Some algorithms for relational operators are especially appropriate for parallel execution, either because they minimize data flow, or because they better tolerate data and execution skew. Improved algorithms have been found for most of the relational operators. The evolution of join operator algorithms is sketched here as an example of these improved algorithms.
Recall that the join operator combines two relations, A and B, to produce a third relation containing all tuple pairs from A and B with matching attribute values. The conventional way of computing the join is to sort both A and B into new relations ordered by the join attribute. These two intermediate relations are then compared in sorted order, and matching tuples are inserted in the output stream. This algorithm is called sort-merge join.
Many optimizations of sort-merger join are possible, but since sort has execution cost nlog(n), sort-merge join has an nlog(n) execution cost. Sort-merge join works well in a parallel dataflow environment unless there is data skew. In case of data skew, some sort partitions may be much larger than others. This in turn creates execution skew and limits speedup and scaleup.

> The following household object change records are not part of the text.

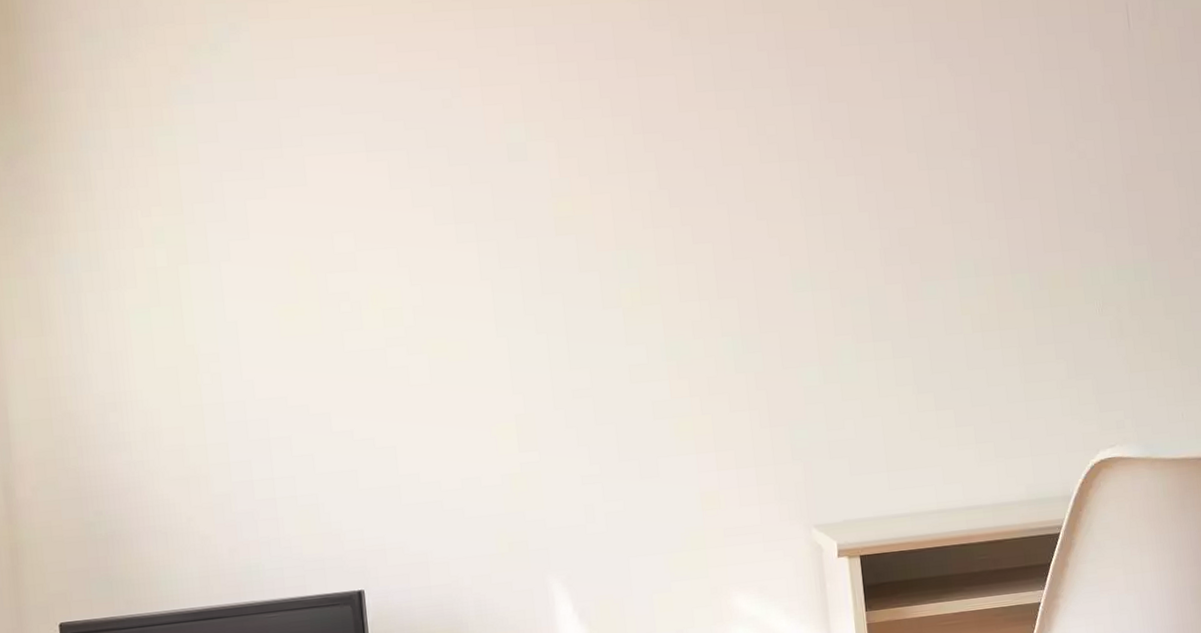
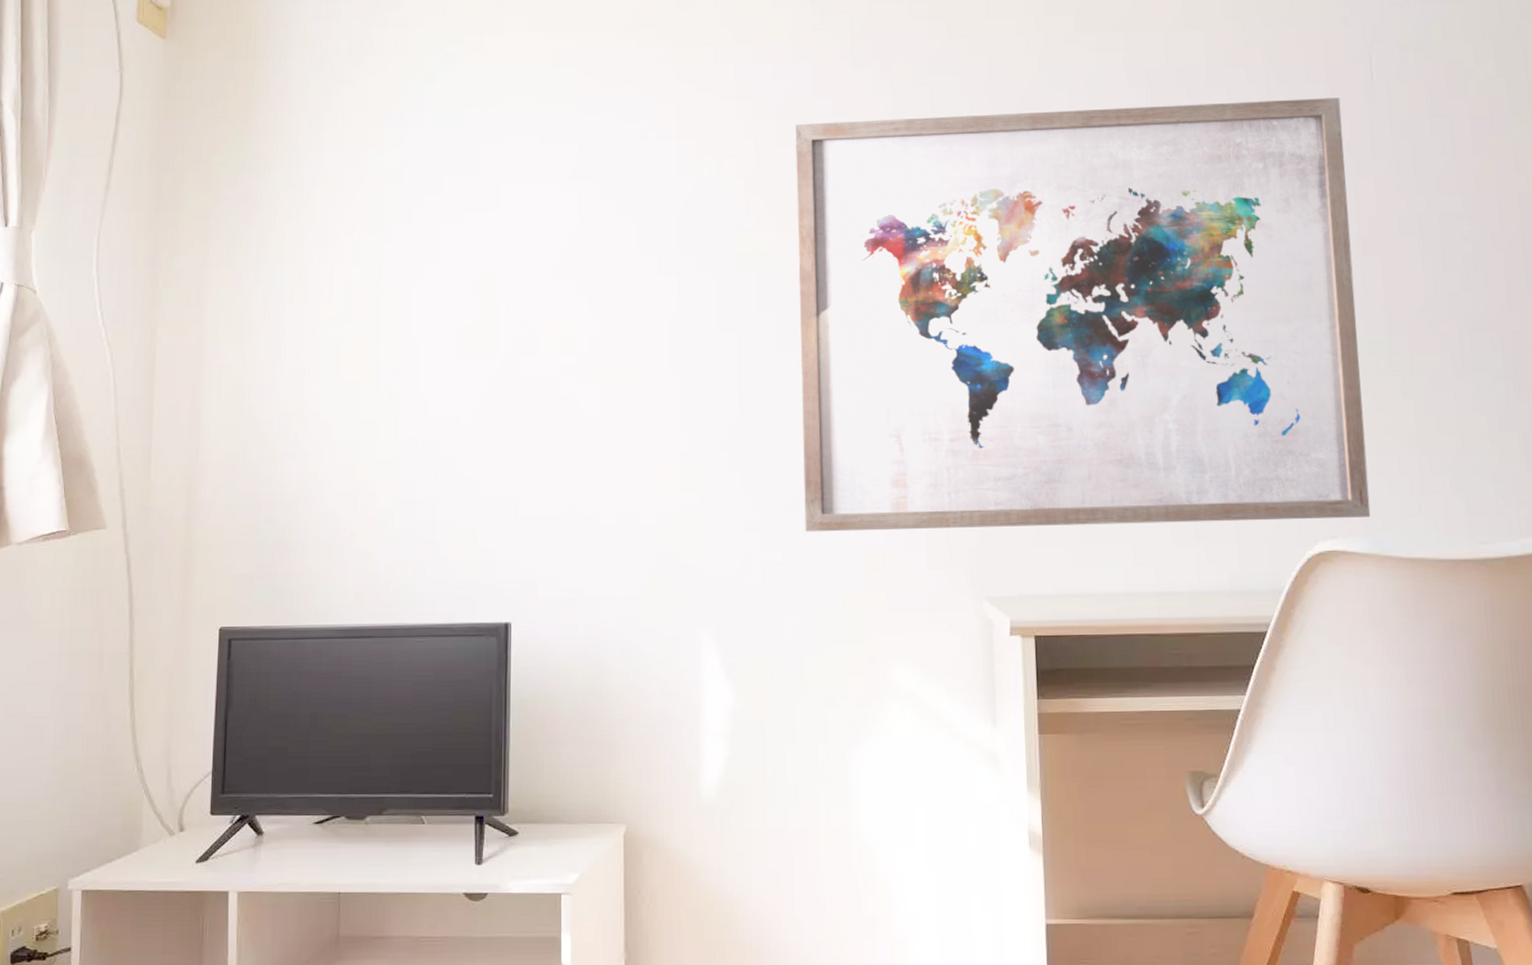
wall art: none [600,46,1142,480] -> present [795,98,1371,532]

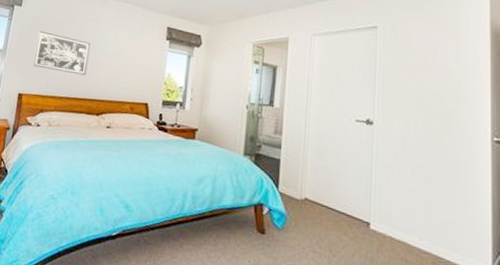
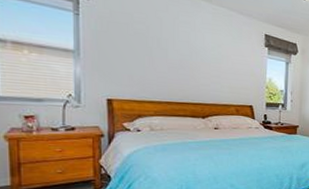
wall art: present [33,30,91,75] -> none [119,30,186,80]

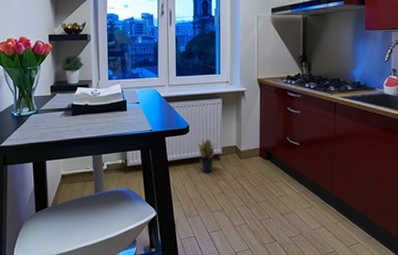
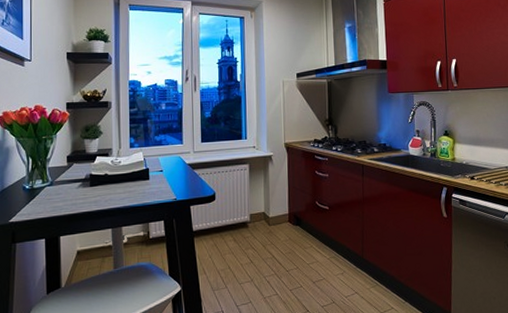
potted plant: present [197,138,217,172] -> none [224,205,244,241]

These skew problems do not appear in centralized sort-merge joins.
Hash-join is an alternative to sort-merge join. It has linear execution cost rather than nlog(n) execution cost, and it is more resistant to data skew. It is superior to sort-merge join unless the input streams are already in sorted order. Hash join works as follows. Each of the relations A and B are first hash partitioned on the join attribute. A hash partition of relation A is hashed into memory. The corresponding partition of table relation B is scanned, and each tuple is compared against the main-memory hash table for the A partition. If there is a match, the pair of tuples are sent to the output stream. Each pair of hash partitions is compared in this way.
The hash join algorithm breaks a big join into many little joins. If the hash function is good and if the data skew is not too bad, then there will be little variance in the hash bucket size. In these cases hash-join is a linear-time join algorithm with linear speedup and scaleup. Many optimizations of the parallel hash-join algorithm have been discovered over the last decade. In pathological skew cases, when many or all tuples have the same attribute value, one bucket may contain all the tuples. In these cases no algorithm is known to speedup or scaleup.